Бросился я к Арине.
— Помоги! Помоги Аринушка! Очнись, погибаем!
Дрогнули веки у ней, слышит, значит. Ответить не может.
Сдуру, значит, говорил я им, а они смеялись. Русский это способ. А я кто? Хорошо ли, плохо ли, только русский я и есть. Привык уже, мне оно хорошо, годится…
Метнулся я к мешку, что у барина в ногах валялся. Мешок рогожный с Петенькой, петушком. Сдернул с бедного мешок, опустил его на пол.
Черт барина к себе тащит, сквозь стену невидимую, того гляди, на куски она развалится. Повисли на барине странник, Данила и Григорий, в сторону другую его волокут. Барин орет. Немец шар крутит: от того немца пар уж идет. Батюшка читает. Зверье наше остальное в кучу сбилось. Свечи горят, треск, крики…
Петя взлетел, воспарил к Небесам, сколько мог. И такое кукареку от ужаса и возмущения пустил!
Ну вот. Помогай, Господи!
Арина в себя не пришла.
Только почувствовал я ее Силу. В то мгновение и почувствовал. Закружилось, завертелось вокруг нее. Стало вроде тепло от ней вверх подниматься, к крыше понеслось…
Туда, где Гансов шест.
В довершение всего, стала подниматься Аринушка от полу. Вот как была, руки на груди сложившая, прямая. Шалью елисеевской прикрытая, лиловою.
Черный от нетерпения и алчности завыл, прямо волком завыл. Арина взмыла вверх, к крыше, закружилась, завертелась…
А немец-перец кричит:
— Alles in Ordnung. Angesammelt hat.
Это уж опять опосля Данилушка сказывал, по-немецки мне и писал. Готово, мол, в порядке. Накопилось достаточно! Ныне знаю, есть такая сила: лектричество называется. Вот этой силы довольно они накопили. Арина, неживая, ко злу обратившаяся, видно, помогла все же…

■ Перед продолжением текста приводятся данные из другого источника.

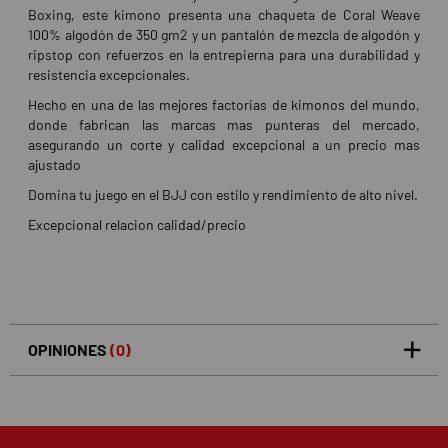
Boxing, este kimono presenta una chaqueta de Coral Weave
100% algodón de 350 gm2 y un pantalón de mezcla de algodón y
ripstop con refuerzos en la entrepierna para una durabilidad y
resistencia excepcionales.
Hecho en una de las mejores factorias de kimonos del mundo,
donde fabrican las marcas mas punteras del mercado,
asegurando un corte y calidad excepcional a un precio mas
ajustado
Domina tu juego en el BJJ con estilo y rendimiento de alto nivel.
Excepcional relacion calidad/precio
OPINIONES
(0)
5
0
/5
0%
estrellas
Basado en 0 opiniones(s)
4
0%
estrellas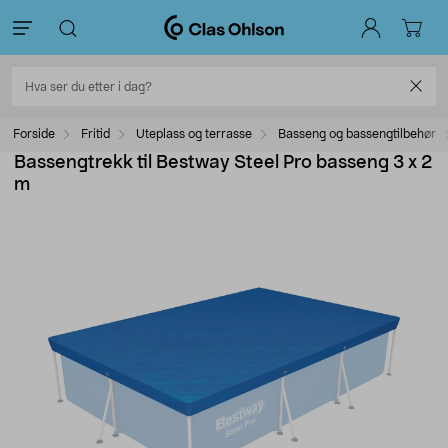
Forside
Fritid
Uteplass og terrasse
Basseng og bassengtilbehør
Bassengtrekk til Bestway Steel Pro basseng 3 x 2
m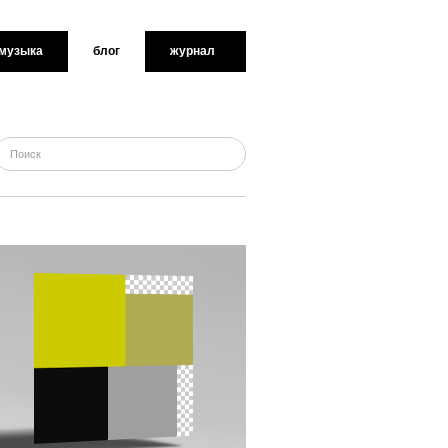
музыка
блог
журнал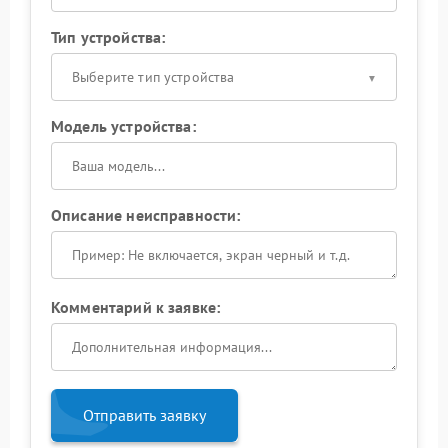
Тип устройства:
Выберите тип устройства
Модель устройства:
Описание неисправности:
Комментарий к заявке:
Отправить заявку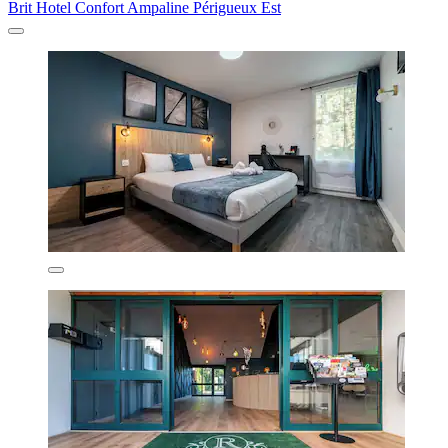
Brit Hotel Confort Ampaline Périgueux Est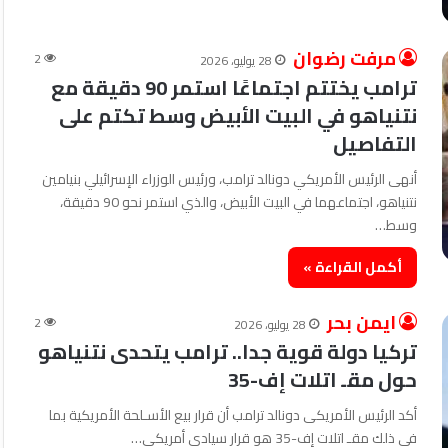
مرفت رضوان
2
28 يوليو، 2026
ترامب يختتم اجتماعًا استمر 90 دقيقة مع
نتنياهو في البيت الأبيض وسط تكتم على
التفاصيل
أنهى الرئيس الأمريكي دونالد ترامب، ورئيس الوزراء الإسرائيلي بنيامين
نتنياهو، اجتماعهما في البيت الأبيض، والذي استمر نحو 90 دقيقة،
وسط…
أكمل القراءة »
ايمن بحر
2
28 يوليو، 2026
تركيا دولة قوية جدا.. ترامب يتحدى نتنياهو
حول مقـ اتلات إف-35
أكد الرئيس الأمريكى دونالد ترامب أن قرار بيع الأسـلحة الأمريكية بما
فى ذلك مقـ اتلات إف-35 هو قرار سيادى أمريكى…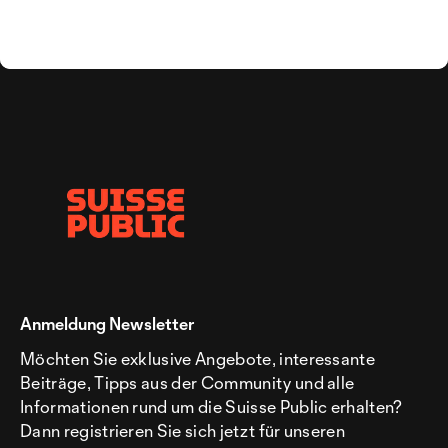
Anmeldung Newsletter
Möchten Sie exklusive Angebote, interessante
Beiträge, Tipps aus der Community und alle
Informationen rund um die Suisse Public erhalten?
Dann registrieren Sie sich jetzt für unseren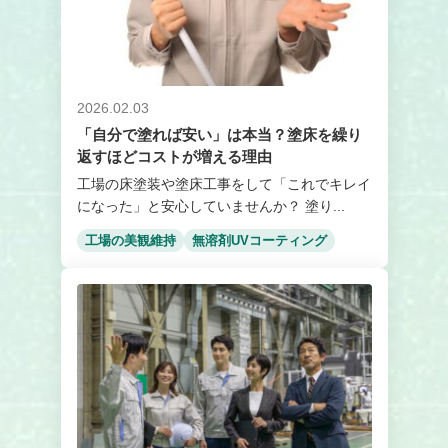
2026.02.03
「自分で塗れば安い」は本当？塗床を繰り
返すほどコストが増える理由
工場の床塗装や塗床工事をして「これでキレイ
になった」と安心していませんか？ 塗り...
工場の美観維持
無溶剤UVコーティング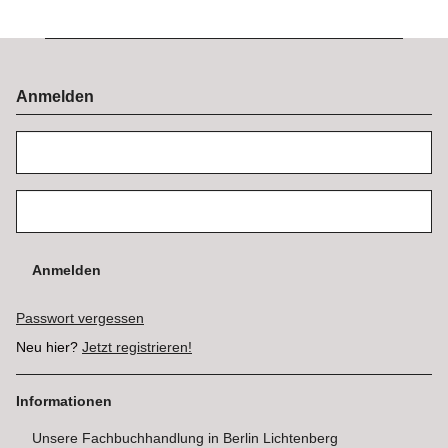
Anmelden
Anmelden
Passwort vergessen
Neu hier?
Jetzt registrieren!
Informationen
Unsere Fachbuchhandlung in Berlin Lichtenberg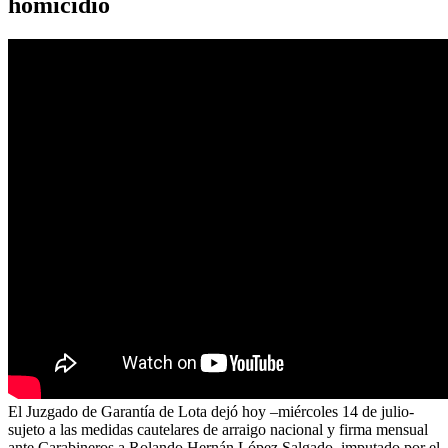
homicidio
El Juzgado de Garantía de Lota dejó hoy –miércoles 14 de julio-
sujeto a las medidas cautelares de arraigo nacional y firma mensual
ante Carabineros a Rolando Hernán López Salgado, imputado por el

— Ты видело, Добро, и не умолчи. Подвигнись, пробудись для суда моего, для тяжбы моей. Да не скажет Зло: «Я поглотило его!».
А Черный уж наполовину внутри нашего круга. Тянет барина к себе, трое тянут обратно. Подлетел соловей, вороном обратился. Стал клевать Черного по темечку, по лбу, разок и в глаз попал. Тот барина не отпустил, но хватку все ж ослабил. Только и Ворону досталось. Умудрился Черный зубами своими страшными раз схватить, посыпались перья в стороны; поскакал ворон от него, крыло правое волоча.

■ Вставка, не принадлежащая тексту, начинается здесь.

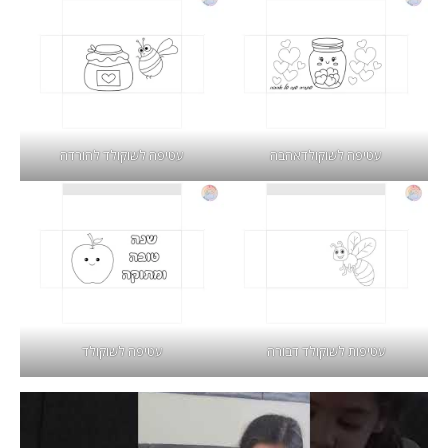
עטיפה לשוקולדאהבה
עטיפה לשוקולד להורדה
עטיפות לשוקולד דבורה
עטיפה לשוקולד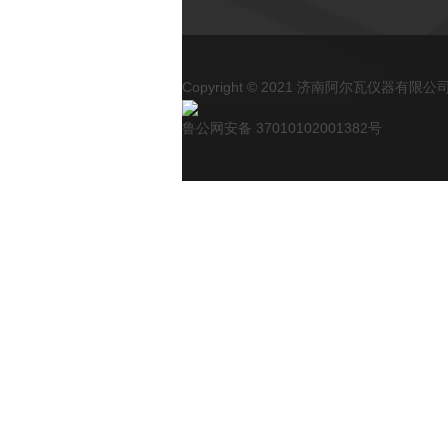
Copyright © 2021 济南阿尔瓦仪器有限公司 A
鲁公网安备 37010102001382号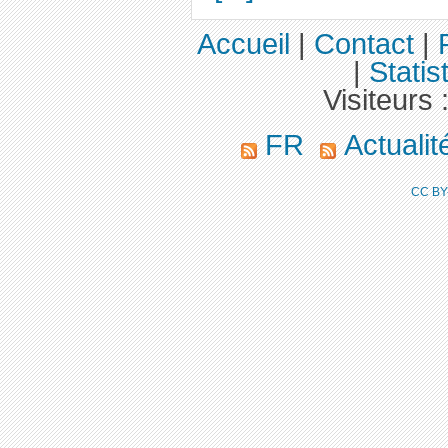
Accueil
|
Contact
|
|
Statis
Visiteurs 
FR
Actuali
CC BY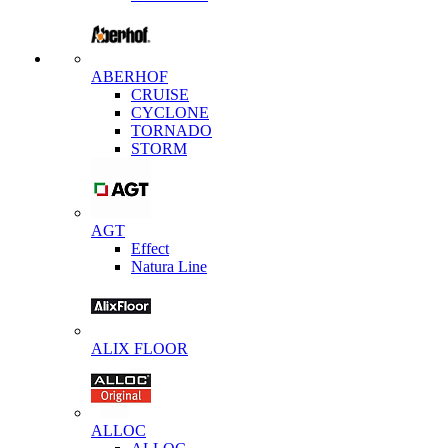
ABERHOF
CRUISE
CYCLONE
TORNADO
STORM
AGT
Effect
Natura Line
ALIX FLOOR
ALLOC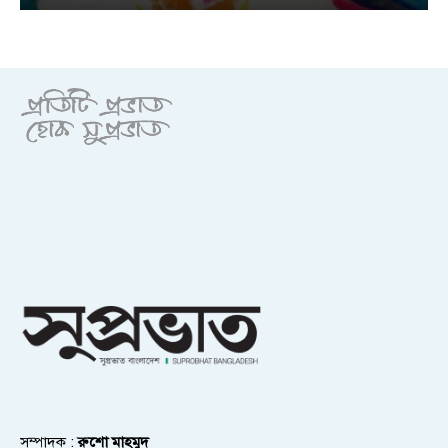
সম্পাদক :
রুশো মাহমুদ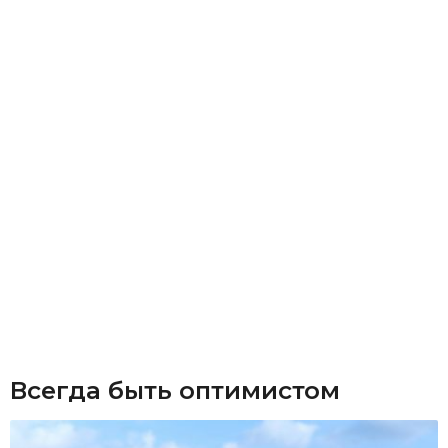
Всегда быть оптимистом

Батюшка, ужаснувшись проникновению лукавого сквозь стену нашу, замолк было. А тут зачастил последнее:
— Дух Премудрости, Дух разума, Дух совета, Дух крепости, Дух ведения, Дух благочестия, Дух Добра, отойдите от Этого. Ныне и по смерти не прощен…
Перец-колбаса рогожей обернул сосуд, в который проволока сходила, поднес поближе, а сам к Черному подойти боится, лопочет что-то. Гриша не сразу уразумел, а как понял, сосуд с рогожею выхватил у немца, нахлобучил на голову лукавого…
Задергался Окаяшка по страшному, полыхнуло из-под горшка этого, поплыл запах горелого…
Не стало Черного. Растворился, рассыпался, исчез…
Вздохнул батюшка. Руки опустил, свиток Аринин из рук выпустил.
Гуня из-под рясы выбрался, облизывается, шерсть вычищает. Арина на место свое легла, но в себя не пришла еще, шаль куда-то исчезла. Ворон место свое на плече у ней занял, крыло изрядно помято. То пустяк: Арина в себя придет, она вылечит. Лучше прежнего будет. Барин на пол присел, за голову взялся, из стороны в сторону покачивается, стонет тихонько. Григорий к иконе Георгия Победоносца встал, на нее глядит с упованием и восторгом. Данила с немцем о чем-то беседуют в сторонке, Данила шар вертит и улыбается. Странник с собакой своей обнимается. Я пот руками дрожащими с чела утираю.
Улыбнулся отец Адриан светло. Осенил себя знамением крестным.
И сказал:
— Да воскреснет Бог, и расточатся врази Его, и да бежат от лица Его ненавидящий Его. Яко исчезает дым, да исчезнут; яко тает воск от лица огня, тако да погибнут беси от лица любящих Бога и знаменующихся крёстным знамением и в веселий глаголющих: радуйся, Пречестный и Животворящий Кресте Господень, прогоняя бесы силою на тебе пропятаго Господа нашего Иисуса Христа, во ад сшедшаго и поправшаго силу диаволю, и даровавшаго нам тебе, Крест Свой Честный, на прогнание всякаго супостата.[34]